— Start of SELECTED PASSAGE —
View Lessons by Subject > Science > Relevance
(Environmental): I co-teach a semester-long environmental science and policy course for 11th and 12th grade students. In this course, we have had one to two major assignments each semester that ask students to carefully examine a specific way in which they or their school impacts the environment (such as water use, transportation, electricity use, etc.), quantify their impact, and come up with a specific proposal to improve [the situation]…These projects have been excellent learning experiences for the students. They get to choose a topic that is interesting to them and study it deeply enough to understand the many environmental impacts of the activity (such as the impacts of driving cars, maintaining athletic fields, installing solar panels at the school). They gain an awareness of the many ways in which their lifestyles impact the environment. Most students have never been asked to think about environmental impact in this way, and they are often surprised to learn about their individual roles, and how easy it is to make important changes. They get excited about what they learn, share it with their friends and family, and also feel pride and accomplishment when their work results in a change at the school.
— End of SELECTED PASSAGE —
— Start of MATERIAL SUPPLIED —
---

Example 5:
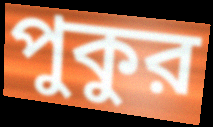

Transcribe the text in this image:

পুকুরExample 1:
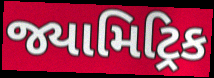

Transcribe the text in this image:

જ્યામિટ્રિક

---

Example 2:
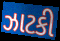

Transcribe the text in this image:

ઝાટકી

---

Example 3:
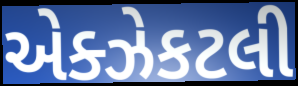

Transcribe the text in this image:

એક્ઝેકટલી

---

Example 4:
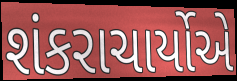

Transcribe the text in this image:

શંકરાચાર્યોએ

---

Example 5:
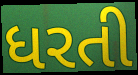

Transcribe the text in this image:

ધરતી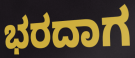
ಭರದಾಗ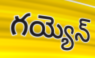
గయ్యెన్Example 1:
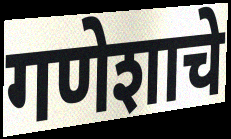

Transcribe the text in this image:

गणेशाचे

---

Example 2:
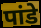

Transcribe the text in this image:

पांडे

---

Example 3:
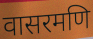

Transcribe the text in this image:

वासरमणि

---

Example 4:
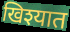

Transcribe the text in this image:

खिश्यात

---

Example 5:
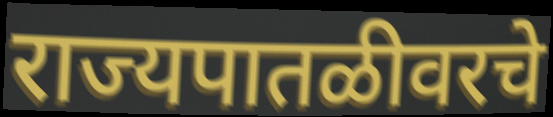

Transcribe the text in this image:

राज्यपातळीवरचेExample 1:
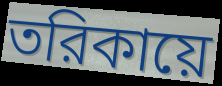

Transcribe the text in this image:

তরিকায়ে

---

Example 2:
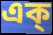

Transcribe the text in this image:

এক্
— End of MATERIAL SUPPLIED —
-- SET TASKS --
**A)** Decide whether each statement agrees with the passage about the environmental science course, answering yes or no and quoting the words that decide it: (i) the course runs for a full school year; (ii) students pick their own topic for these projects; (iii) most students have already been asked to think about environmental impact in this way.
**B)** Write the next part of the passage about the environmental science course, picking up after its final sentence.

-- EXPECTED RESULTS --
**A)**
(i) No: "a semester-long environmental science and policy course"
(ii) Yes: "They get to choose a topic that is interesting to them"
(iii) No: "Most students have never been asked to think about environmental impact in this way"

**B)**
(Physics): An example of one school assignment that particularly motivated me was a lab we completed in Physics. During this lab we recorded data about a car rolling down and off a simple plastic ramp. We discussed various properties including velocity, acceleration, and inertia. The challenge: calculate the precise landing location of the car, place a metal can on it, and watch and see if your car lands in it. So why did I enjoy this one, average lab so much? It combined a subject that I really enjoy with a challenge, and allowed me to apply what I have been learning in the classroom to a real-life situation. It allowed me to look forward to more of these challenges in the future as well as to get excited about plenty of real-world situations that I will encounter after I graduate from high school.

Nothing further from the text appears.